There are four main types of tyre to choose from: summer, winter, all-season based on winter tyres and all-season based on summer tyres. However, 95% of UK motorists stick with summer tyres all year round.

The technology doesn’t yet exist to create a tyre that works brilliantly in all temperatures and conditions. So manufacturers have to balance opposing performance categories, such as dry and wet grip, hot and cold temperature performance, aquaplaning ability, wear and noise.

That means a tyre that’s at its best in the warm, dry conditions of a British summer will struggle to cope with icy roads in winter, and vice versa.

To bridge the gap in performance, tyre companies have begun to develop all-season tyres. Those based on winter tyres do work better than summer tyres in the wet, but they can’t compete for dry braking performance.

At present, there is only one all-season tyre based on summer rubber: the Michelin CrossClimate.
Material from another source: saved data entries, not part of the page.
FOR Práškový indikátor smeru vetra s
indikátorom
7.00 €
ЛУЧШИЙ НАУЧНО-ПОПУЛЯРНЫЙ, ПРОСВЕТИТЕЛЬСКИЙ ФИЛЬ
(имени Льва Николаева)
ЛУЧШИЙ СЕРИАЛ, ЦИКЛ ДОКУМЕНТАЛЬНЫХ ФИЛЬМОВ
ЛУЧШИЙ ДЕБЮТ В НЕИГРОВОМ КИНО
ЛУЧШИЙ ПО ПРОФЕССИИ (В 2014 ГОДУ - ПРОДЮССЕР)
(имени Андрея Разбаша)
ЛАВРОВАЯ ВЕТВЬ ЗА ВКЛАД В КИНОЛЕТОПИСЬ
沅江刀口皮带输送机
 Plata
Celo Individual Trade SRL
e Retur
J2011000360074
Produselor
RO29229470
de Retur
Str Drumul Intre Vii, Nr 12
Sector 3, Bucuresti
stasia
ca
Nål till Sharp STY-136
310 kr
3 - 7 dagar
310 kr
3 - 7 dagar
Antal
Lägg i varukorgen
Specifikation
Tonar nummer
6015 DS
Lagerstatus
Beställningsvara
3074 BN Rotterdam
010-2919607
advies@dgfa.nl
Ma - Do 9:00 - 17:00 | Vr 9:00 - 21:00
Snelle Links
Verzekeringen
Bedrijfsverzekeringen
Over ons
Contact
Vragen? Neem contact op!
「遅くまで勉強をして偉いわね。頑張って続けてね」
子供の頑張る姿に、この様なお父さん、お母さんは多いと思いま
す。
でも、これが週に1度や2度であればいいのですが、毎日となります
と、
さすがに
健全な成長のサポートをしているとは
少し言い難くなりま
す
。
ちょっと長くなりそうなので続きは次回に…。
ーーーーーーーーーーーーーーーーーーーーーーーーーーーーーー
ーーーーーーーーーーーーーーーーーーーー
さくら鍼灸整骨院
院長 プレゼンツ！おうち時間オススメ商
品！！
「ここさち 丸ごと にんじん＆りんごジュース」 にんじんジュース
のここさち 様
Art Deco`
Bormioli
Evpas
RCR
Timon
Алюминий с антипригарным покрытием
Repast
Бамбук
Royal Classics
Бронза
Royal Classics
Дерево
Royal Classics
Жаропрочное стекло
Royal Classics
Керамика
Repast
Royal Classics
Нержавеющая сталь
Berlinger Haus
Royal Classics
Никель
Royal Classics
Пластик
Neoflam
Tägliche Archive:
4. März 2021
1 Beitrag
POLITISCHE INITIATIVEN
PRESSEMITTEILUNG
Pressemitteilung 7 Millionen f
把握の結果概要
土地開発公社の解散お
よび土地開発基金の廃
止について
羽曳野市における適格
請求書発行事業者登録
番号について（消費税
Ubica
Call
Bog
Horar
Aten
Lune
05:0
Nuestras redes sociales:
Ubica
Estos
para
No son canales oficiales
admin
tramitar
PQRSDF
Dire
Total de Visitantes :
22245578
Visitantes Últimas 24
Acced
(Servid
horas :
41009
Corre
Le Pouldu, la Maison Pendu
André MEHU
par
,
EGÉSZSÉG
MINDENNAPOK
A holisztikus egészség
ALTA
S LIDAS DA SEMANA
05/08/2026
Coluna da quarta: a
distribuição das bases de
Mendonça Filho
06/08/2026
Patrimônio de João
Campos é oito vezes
It is claimed to have the performance of a summer tyre in warm conditions, plus 95% of the ability of a winter tyre in snow and ice.

To test this claim, and discover which is the best tyre to buy if you’re only going to splash out on one set per year, we tested four tyres in the most popular size 205/55 R16.

As the charts below show, the Michelin CrossClimate is the best all-rounder. Although it couldn’t quite match the Goodyear winter tyre on snow, it wasn’t far behind, and more importantly for our often-clement weather, it fared almost as well as the summer tyre in warm, dry conditions.

So, unless you live in a remote part of Scotland or plan to drive to The Alps on holiday each year, the CrossClimate should meet all your needs.